---------- SELECTED EXTRACT ----------
Lannes ranks with Davout and Masséna as the ablest of all Napoleon's marshals, and consciously or unconsciously was the best exponent of the emperor's method of making war. Hence his constant employment in tasks requiring the utmost resolution and daring, and more especially when the emperor's combinations depended upon the vigour and self-sacrifice of a detachment or fraction of the army. It was thus with Lannes at Friedland and at Aspern as it was with Davout at Austerlitz and Auerstädt, and Napoleon's estimate of his subordinates' capacities can almost exactly be judged by the frequency with which he used them to prepare the way for his own shattering blow. Routine generals with the usual military virtue, or careful and exact troop leaders like Soult and Macdonald, Napoleon kept under his own hand for the final assault which he himself launched, but the long hours of preparatory fighting against odds of two to one, which alone made the final blow possible, he entrusted only to men of extraordinary courage and high capacity for command. In his own words, he found Lannes a pygmy, and lost him a giant. Lannes's place in his affections was never filled.

Lannes purchased the magnificent seventeenth-century Château de Maisons, not far from Paris, in 1804 and had one of its state apartments redecorated for a visit from Napoleon, but he had little use of it.
---------- INFORMATION PROVIDED ----------
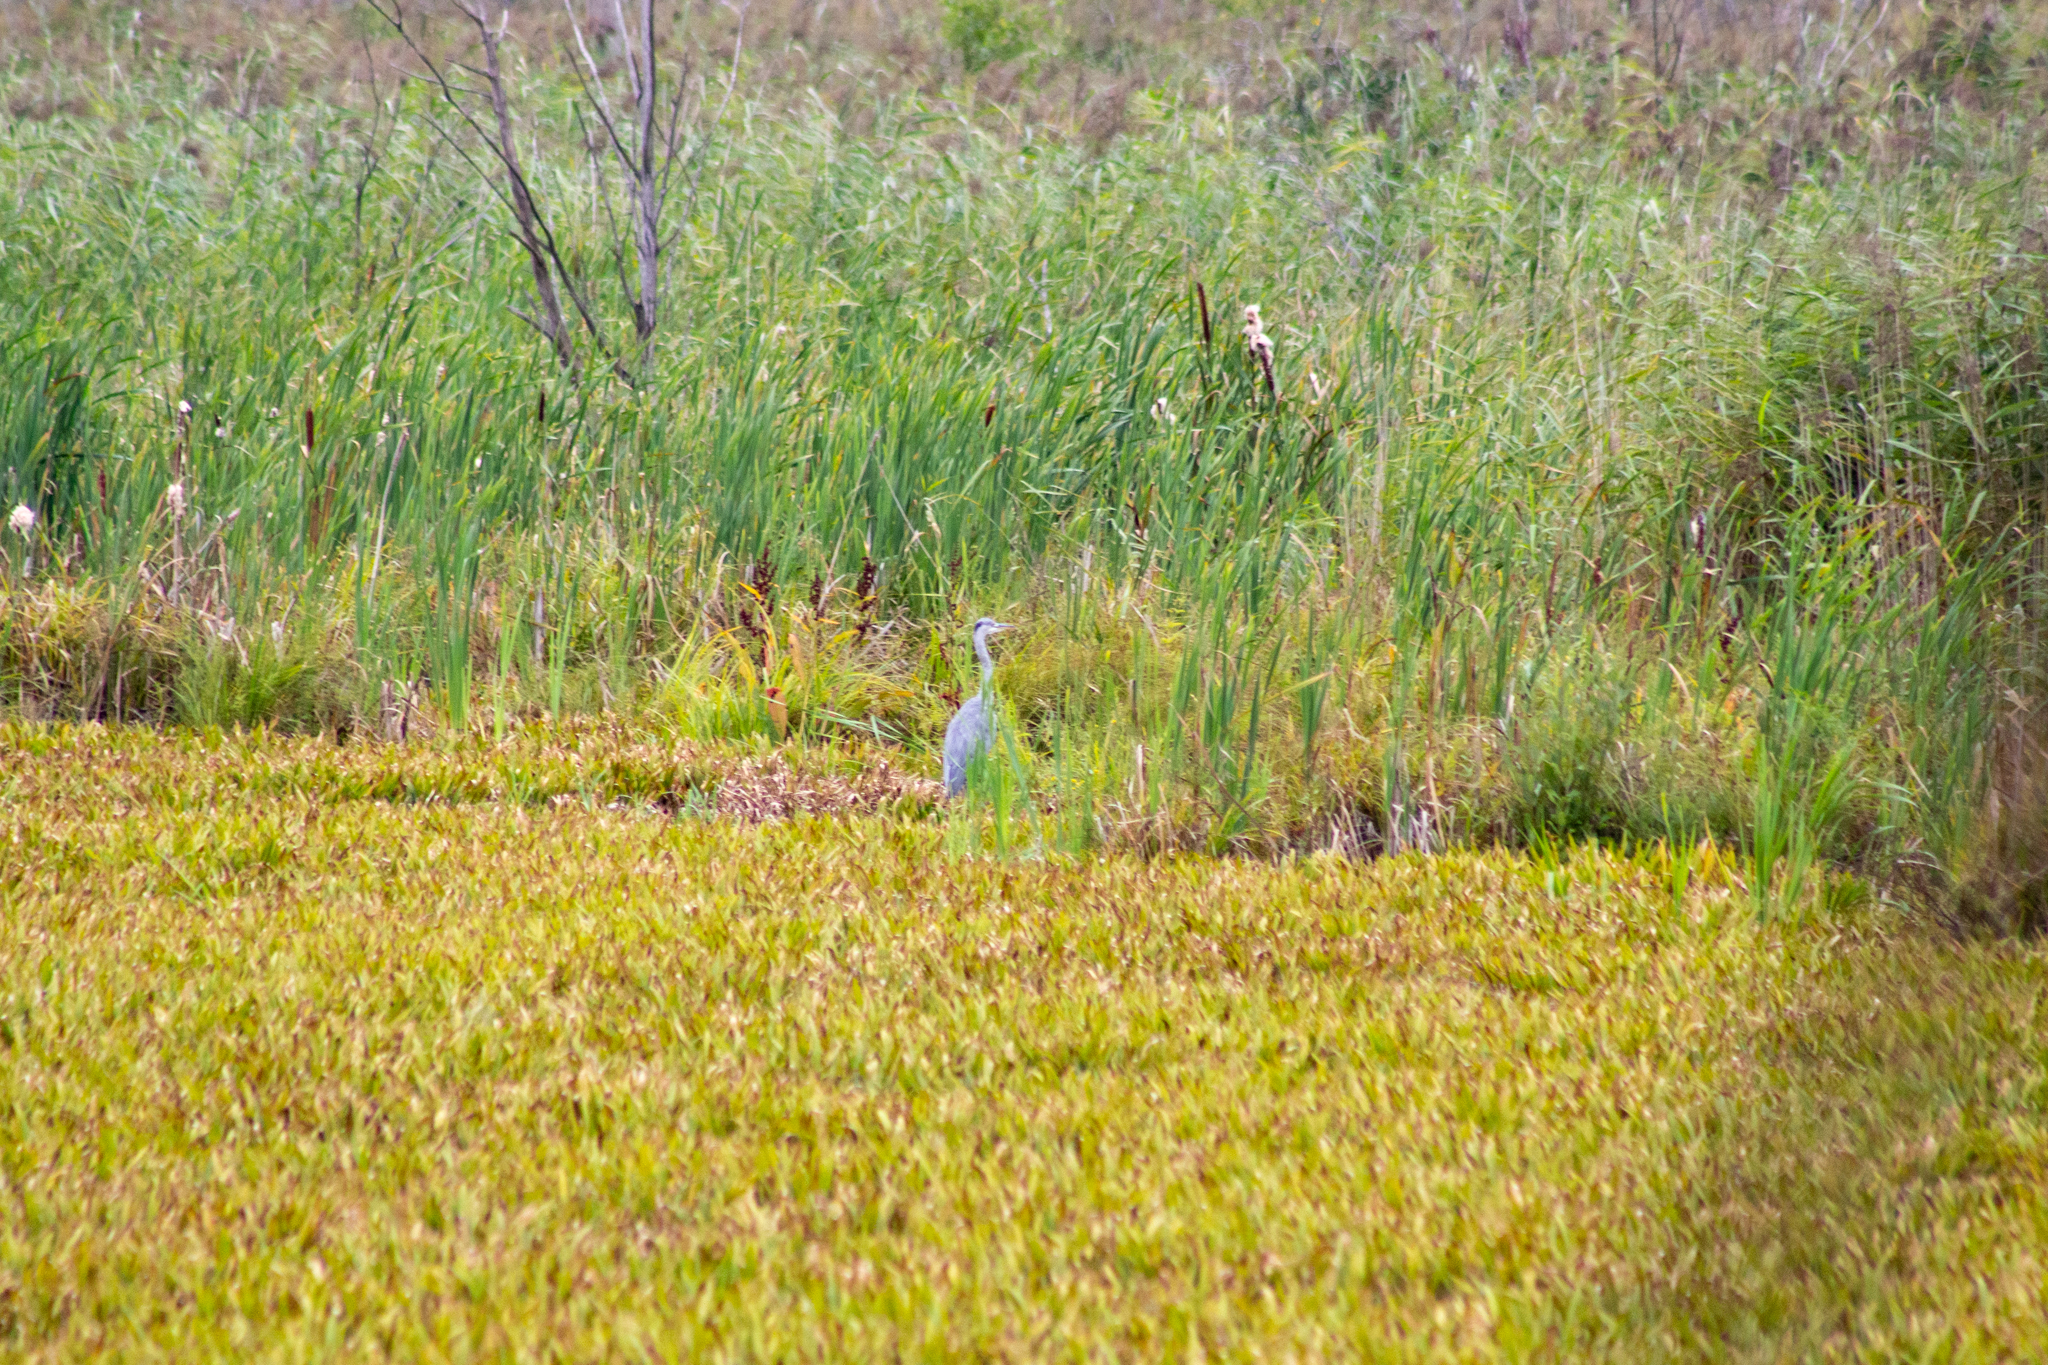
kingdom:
----------
- _EXERCISE DIRECTIONS_
In the passage on Marshal Lannes, which château did Lannes buy in 1804?

- _RESPONSE FOR THIS EXERCISE_
The seventeenth-century Château de Maisons, not far from Paris.